GNOME Bugzilla – Bug 611841
Wikipedia: Use API
Last modified: 2020-03-17 08:46:30 UTC
WikiMedia Software offers an API to access the data, why not use this? e.g. - The different languages that are available: http://en.wikipedia.org/w/api.php?action=sitematrix - We could start a search via api: like http://en.wikipedia.org/w/api.php?action=opensearch&search=AC%2fDC - Which leads to the next, #582858 would be solved because we could UrlEncode the Question. Then we could open the right Page. More doc about API here: http://en.wikipedia.org/w/api.php
The downside of this is it requires two GET requests, right? One to search via the api, and another to actually get the article?

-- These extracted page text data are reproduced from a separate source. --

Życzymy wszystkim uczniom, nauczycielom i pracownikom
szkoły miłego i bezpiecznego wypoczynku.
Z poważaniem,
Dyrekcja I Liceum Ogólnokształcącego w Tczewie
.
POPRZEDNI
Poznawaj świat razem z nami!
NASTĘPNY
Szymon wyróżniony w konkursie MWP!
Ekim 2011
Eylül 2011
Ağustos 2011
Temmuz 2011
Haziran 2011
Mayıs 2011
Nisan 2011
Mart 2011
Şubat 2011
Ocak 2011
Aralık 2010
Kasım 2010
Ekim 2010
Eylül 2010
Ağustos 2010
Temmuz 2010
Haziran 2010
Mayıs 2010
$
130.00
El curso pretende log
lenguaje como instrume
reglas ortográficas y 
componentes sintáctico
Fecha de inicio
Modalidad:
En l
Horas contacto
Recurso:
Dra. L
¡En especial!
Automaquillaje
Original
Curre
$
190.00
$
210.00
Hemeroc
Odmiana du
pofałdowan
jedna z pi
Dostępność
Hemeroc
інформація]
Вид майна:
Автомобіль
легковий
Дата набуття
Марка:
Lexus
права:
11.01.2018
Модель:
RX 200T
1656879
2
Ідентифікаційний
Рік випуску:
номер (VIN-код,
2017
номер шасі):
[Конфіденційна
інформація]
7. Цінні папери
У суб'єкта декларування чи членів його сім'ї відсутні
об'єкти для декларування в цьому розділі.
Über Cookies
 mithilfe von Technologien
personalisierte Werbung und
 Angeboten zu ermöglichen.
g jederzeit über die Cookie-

I think you will find that GET requests are common on the Internet.
Or even more (but I don't think that's a real problem. Even if there is a picture in the article it needs a new request. So it would be as if there was one more). The plus: the urls aren't guessed. Although guessing works quite good. We could also check the categories for something like music or check if they are somehow in the top category Music (in German is also such a top category, so it should be translatable) , this would remove I think 80 % (guess) of problems with ambiguity. Like (AC DC for Band and http://en.wikipedia.org/wiki/AC/DC_%28disambiguation%29) even if in the case of ACDC the wiki chooses the right article. I wouldn't integrate now, but keep it on a thing to do in the nearer future. Of course your choice :D but it would increase the quality of the Output. The question is, is it a real problem (the quality) or just something I'm building up in my mind. The absolute wow would be if we could parse the Infoboxes on the wikipedia and get Information out of it, removing the cluttered Webpage and creating an information pane, stuffed with information from the Wiki (I'm looking forward for a semantic web :D) So a little bit answer and a little bit dreaming, Samuel p.s. thx for changing importance, submitted to fast. :)

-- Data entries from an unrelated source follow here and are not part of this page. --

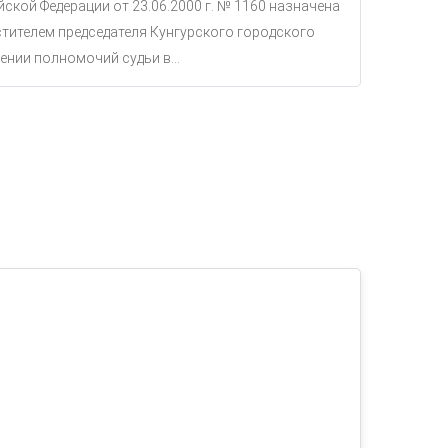
ской Федерации от 23.06.2000 г. № 1160 назначена
тителем председателя Кунгурского городского
ении полномочий судьи в...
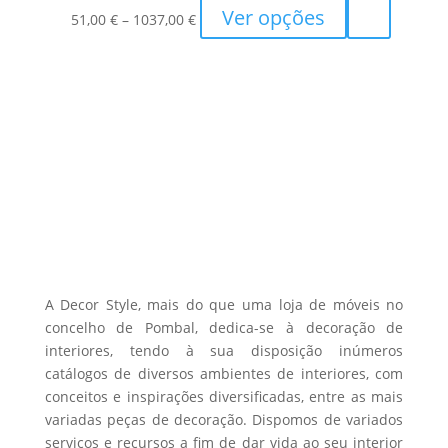
the
Price
This
Ver opções
51,00
€
–
1037,00
€
product
range:
product
page
51,00 €
has
through
multiple
1037,00 €
variants.
The
options
may
be
chosen
on
the
A Decor Style, mais do que uma loja de móveis no
product
concelho de Pombal, dedica-se à decoração de
interiores, tendo à sua disposição inúmeros
page
catálogos de diversos ambientes de interiores, com
conceitos e inspirações diversificadas, entre as mais
variadas peças de decoração. Dispomos de variados
serviços e recursos a fim de dar vida ao seu interior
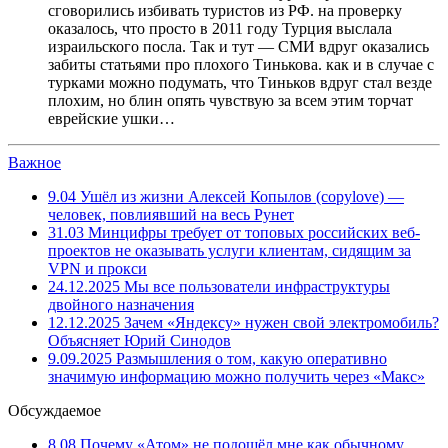
сговорились избивать туристов из РФ. на проверку
оказалось, что просто в 2011 году Турция выслала
израильского посла. Так и тут — СМИ вдруг оказались
забиты статьями про плохого Тинькова. как и в случае с
турками можно подумать, что Тиньков вдруг стал везде
плохим, но блин опять чувствую за всем этим торчат
еврейские ушки…
Важное
9.04
Ушёл из жизни Алексей Копылов (copylove) —
человек, повлиявший на весь Рунет
31.03
Минцифры требует от топовых российских веб-
проектов не оказывать услуги клиентам, сидящим за
VPN и прокси
24.12.2025
Мы все пользователи инфраструктуры
двойного назначения
12.12.2025
Зачем «Яндексу» нужен свой электромобиль?
Объясняет Юрий Синодов
9.09.2025
Размышления о том, какую оперативно
значимую информацию можно получить через «Макс»
Обсуждаемое
8.08
Почему «Атом» не подошёл мне как обычному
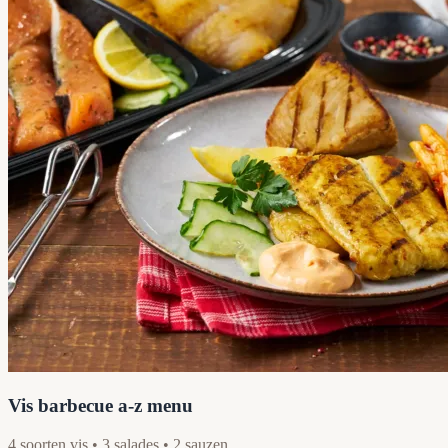
Vis barbecue a-z menu
4 soorten vis • 3 salades • 2 sauzen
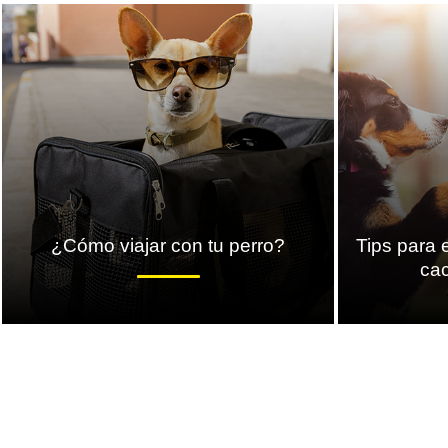
¿Cómo viajar con tu perro?
Tips para 
ca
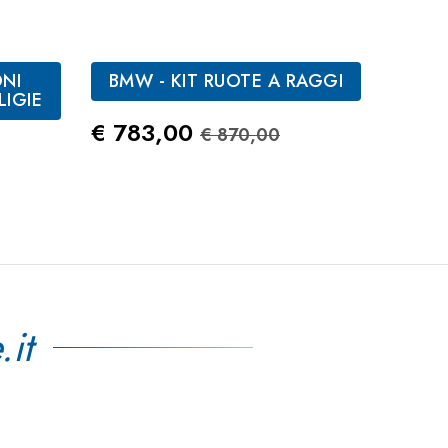
NI
BMW - KIT RUOTE A RAGGI
LIGIE
CA
Prezzo
Prezzo Standard
€ 783,00
€ 870,00
tandard
Prez
€ 26
.it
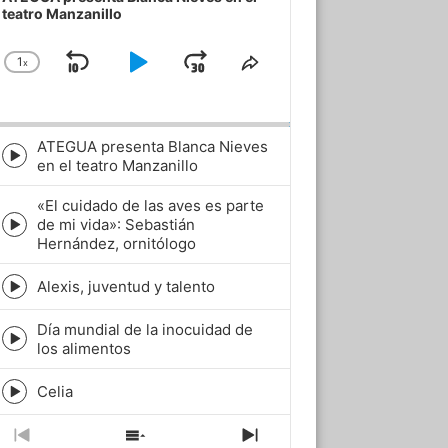
teatro Manzanillo
1
x
Skip
Play
Jump
Change
Share
Playback
This
Backward
Pause
Forward
Rate
Episode
ATEGUA presenta Blanca Nieves
Episode
en el teatro Manzanillo
play
icon
«El cuidado de las aves es parte
de mi vida»: Sebastián
Episode
Hernández, ornitólogo
play
icon
Alexis, juventud y talento
Episode
play
Día mundial de la inocuidad de
icon
Episode
los alimentos
play
icon
Celia
Episode
play
icon
Previous
Show
Next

I agree... if there is a sanctioned API, it should be used instead of URL guessing and HTML scraping, etc. If HTTP requests are a concern (and they aren't IMHO), the connection can (and probably should, regardless) be kept alive - multiple requests can be made on the same connection. I'd really hope the Wikipedia HTTP server supports this ;-)
Banshee is not under active development anymore and had its last code changes more than three years ago. Its codebase has been archived. Closing this report as WONTFIX as part of Bugzilla Housekeeping to reflect reality. Please feel free to reopen this ticket (or rather transfer the project to GNOME Gitlab, as GNOME Bugzilla is being shut down) if anyone takes the responsibility for active development again. See https://gitlab.gnome.org/Infrastructure/Infrastructure/issues/264 for more info.